In the libertarian economy, there is no mechanism to redistribute demand, as is required to maintain production. Voluntary redistribution of demand from the net consumers to the net producers cannot work. The set of all producers represents a commons, and any consumer who restrained his consumption would be exploited by other consumers. And any compulsive mechanism of redistribution is contrary to minimal government libertarian principles.
The best solution seems consist of the continual issuance of money by the producers, (as defined in the more realistic monetary economy,) and, in order to prevent inflation, be attendant by the extinction of money among the consumers. This is another way of saying money is taken from the consumers and returned to the producers. This requires an instrument of compulsion, a government. Such government must remain an instrument of the (real) producers, or it will fail to adequately return demand to the producing sector, and the economy will increasingly, de facto, approximate the character and trajectory of a libertarian society, and collapse.
Two final notes:
1) Principle never stood in the way of profit. For instance, there is profit to be made from slavery, that is, the violent appropriation of the ‘ownership of self’ by others. It took a war to establish the principle, and overcome the profit. And there is profit to be made from the violent appropriation of property. In the absence of a mechanism to enforce principle, principle is empty. While libertarians enunciates the doctrines of “(1) maximal equal liberty understood as self-ownership or noninterference,” and “(2) strong, inviolable property rights without regard to the pattern of distribution of those rights,” the ‘libertarian state’ libertarians promote provides no effective mechanism to guarantee these rights. Indeed, the very existence of such a mechanism is anathema to Libertarianism.

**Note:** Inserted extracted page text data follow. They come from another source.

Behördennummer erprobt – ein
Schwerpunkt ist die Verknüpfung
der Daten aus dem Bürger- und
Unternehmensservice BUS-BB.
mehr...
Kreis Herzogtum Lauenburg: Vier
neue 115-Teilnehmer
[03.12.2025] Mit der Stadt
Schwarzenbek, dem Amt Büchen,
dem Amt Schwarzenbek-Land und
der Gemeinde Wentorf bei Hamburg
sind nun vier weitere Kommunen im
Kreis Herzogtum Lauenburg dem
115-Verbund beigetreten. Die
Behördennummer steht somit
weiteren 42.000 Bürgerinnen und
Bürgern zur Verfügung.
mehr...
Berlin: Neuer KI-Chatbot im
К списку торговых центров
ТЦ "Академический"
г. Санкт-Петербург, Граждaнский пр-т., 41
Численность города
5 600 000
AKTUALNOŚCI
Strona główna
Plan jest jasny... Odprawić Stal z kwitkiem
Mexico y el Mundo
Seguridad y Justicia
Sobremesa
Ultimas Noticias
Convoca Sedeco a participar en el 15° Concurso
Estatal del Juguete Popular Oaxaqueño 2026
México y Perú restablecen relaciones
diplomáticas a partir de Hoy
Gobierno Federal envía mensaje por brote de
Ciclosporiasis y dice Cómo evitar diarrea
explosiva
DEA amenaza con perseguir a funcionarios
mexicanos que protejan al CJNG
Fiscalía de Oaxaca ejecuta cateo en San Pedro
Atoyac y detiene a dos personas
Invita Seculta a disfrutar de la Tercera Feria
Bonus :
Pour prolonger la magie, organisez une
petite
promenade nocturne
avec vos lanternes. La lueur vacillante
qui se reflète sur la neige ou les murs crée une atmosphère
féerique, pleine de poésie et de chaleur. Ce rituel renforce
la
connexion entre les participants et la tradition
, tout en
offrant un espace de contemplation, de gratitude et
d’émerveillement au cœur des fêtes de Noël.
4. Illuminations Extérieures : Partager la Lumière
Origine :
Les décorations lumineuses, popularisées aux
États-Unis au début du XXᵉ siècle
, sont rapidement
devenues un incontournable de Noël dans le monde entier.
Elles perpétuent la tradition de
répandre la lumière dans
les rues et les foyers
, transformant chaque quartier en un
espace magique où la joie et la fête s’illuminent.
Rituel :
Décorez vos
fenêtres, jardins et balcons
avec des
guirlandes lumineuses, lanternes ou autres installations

So the preservation of individual rights, civil, political, and economic, requires a mechanism to guarantee those rights: A government. This government requires a sufficient input of real resources to both to maintain itself, and to be able to act to effect such guarantee. It must also answer to those whose rights it guarantees. Where the input of resources to this government erodes, or where that government less and less answers to the people, so must the rights of the people that government guarantees, erode.
2)We will divide the functions of government into two: internal and external. We will suppose the external functions of government to be a net consuming sector of the economy. That is, any society with external functions of government has less wealth to distribute among its members. That every society, or more certainly, almost every reasonably complicated society that we have ever known of, has had these external functions of government, despite the net cost, suggests that at least the leading members of those societies considered those functions necessary.
Suppose now that all the internal functions of government were necessarily a net consuming sector. That is, any society with a government would necessarily have less wealth to distribute among its members than a society without the internal functions of that government. There are two possibilities. The internal functions of government are used and maintained as an instrument for the oppression of the majority of the people by some ruling elite, to that elite’s profit. That is, the benefits of those internal functions to that elite would be greater than the cost, to that elite, of maintaining and operating those functions. Or, it would be preferable to the members of that society to have no internal functions of government, since then they wouldn’t have to pay for any functions. That is, the people would be better off, and presumably choose, the internal functions of the libertarian state. (Except, perhaps, for internal functions to enforce taxation to support the external functions.) However, we have not seen this, or at least have not seen it perpetuated often enough for it to make the record, so we must assume that such an internal libertarian state must be unstable, and evolve as described above. (One possible example, though, might be the Old West. Which raises other issues.)